Сон про то, как Яворек со своей служебной, дозволенной немцами двустволкой идет на небо, повторялся часто. Когда я лежал возле нее, мне было спокойно. Что-то горькое породнило нас. После той охоты я усомнился в правильности спасительного выхода, который придумал для себя. А именно – что в стороне от политики я обрету покой. Покоя нет, ибо ворочаются еще в оснеженных стогах заснувшие люди.
Оккупация кончилась как-то очень буднично. Просто однажды утром меня разбудили голоса людей, говорящих по-русски. Я увидел, что и она вслушивается, широко раскрыв глаза. Наверно, догадалась. К хаосу непонятных для нее звуков прибавились новые – чужая, напевная речь. Даже орудия не выдали положенного вступительного концерта. События, забросившие нас сюда, в эту берлогу с сеном, подошли к своему неизбежному концу, который подтвердил мою мысль, что лишь пассивное ожидание может быть вознаграждено.
На мельнице расположились связисты. В нашу уговорную тишину внезапно вторглись команды, шифры, позывные частей, выкликаемые по двадцать раз. И, конечно же, радио. Громкие боевые марши, сообщения о победах. Вечером мы слушали вальсы. Она плакала.

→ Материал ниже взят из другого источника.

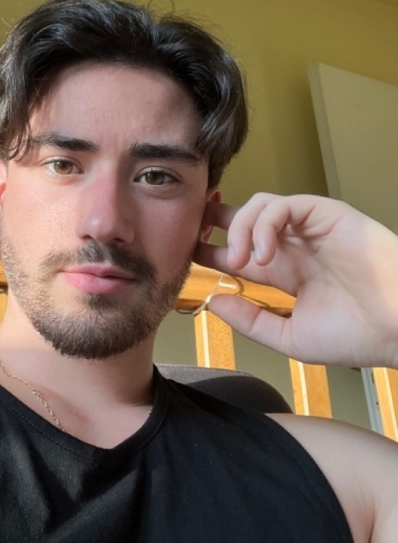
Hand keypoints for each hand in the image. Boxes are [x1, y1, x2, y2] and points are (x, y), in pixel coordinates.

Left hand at [193, 193, 397, 367]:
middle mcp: (293, 244)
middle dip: (213, 220)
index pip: (237, 249)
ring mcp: (308, 227)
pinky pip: (283, 205)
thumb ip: (250, 320)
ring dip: (240, 228)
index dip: (210, 247)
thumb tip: (213, 300)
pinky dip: (264, 224)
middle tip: (193, 234)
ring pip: (258, 205)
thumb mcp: (289, 337)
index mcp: (284, 271)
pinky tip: (261, 255)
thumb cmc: (355, 336)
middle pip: (242, 217)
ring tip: (240, 260)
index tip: (187, 255)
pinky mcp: (325, 213)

На другой день связисты ушли, а вместо них вкатилась батарея известных мне только по подпольным листовкам «катюш». Солдаты заняли весь дом мельника, а сама мельница превратилась в огромный сеновал. К нам наверх тоже пришли пятеро солдат, распространяя махорочный дух и густой запах пота, С ними был сержант. Я объяснил ему, наполовину по-польски, наполовину по-белорусски (перед окончанием школы я охотился на Припяти), что со мной больная жена. «Ранена во время восстания…»
Помыванцев – так звали сержанта – выслушал, кивнул головой и увел своих людей. Через десять минут он вернулся, состроил ей смешную гримасу и стоял у лотка до тех пор, пока она не улыбнулась. Тогда он подошел ко мне и шепотом озабоченно спросил, можно ли больной выпить.
Вопрос имел практический смысл, что Помыванцев и доказал, вытащив бутылку из бездонного кармана полушубка.